Don’t mistake me here. Our work often includes tasks that are not energizing. Boring work must be done and every tasks will not fulfill our deepest personal goals. However, when we get the chance, we can look for opportunities that fuel us, lean into them, and decline ones that don’t. Over time, we will develop a portfolio of meaningful work which aligns with our values and can become a true expression of ourselves.
How does this help a team
If you’re engaged in any kind of knowledge work, your job requires a degree of creativity, critical thinking, and collaboration. Typically, this also requires you work well with a team. The more you know your team’s values, the more you can lean into their strengths and energize them at the same time.
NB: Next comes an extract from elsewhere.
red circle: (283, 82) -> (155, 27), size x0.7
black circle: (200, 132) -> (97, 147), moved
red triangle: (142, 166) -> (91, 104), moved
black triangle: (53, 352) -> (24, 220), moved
Consider a situation in which one of your team members values curiosity. As you work on a problem, you discover a system that isn’t working as intended. You’ve checked documentation, you’ve run a few tests and the output makes no sense. Instead of solving it alone, you share your observations with your curious coworker. Their eyes light up, their words come quickly, and they rattle off a series of tests that could be run to explore more deeply. Because they’re energized by curiosity, you have a willing ally in solving your problem. You are not burdening your coworker, you’re providing an opportunity for them to express what they most deeply value.
In conclusion
The last few years have been a struggle on a global scale. We’ve all been required to adjust. Some of those adjustments became permanent, others continue to morph and change with our world. It’s entirely possible that, for many of us, our values have shifted as our world has changed around us. As the dust settles, and we work to build a new way forward, defining our values can help shape our decisions and actions. We are all building our lives, our careers, our futures. We all ought to build in the direction we ultimately want to go.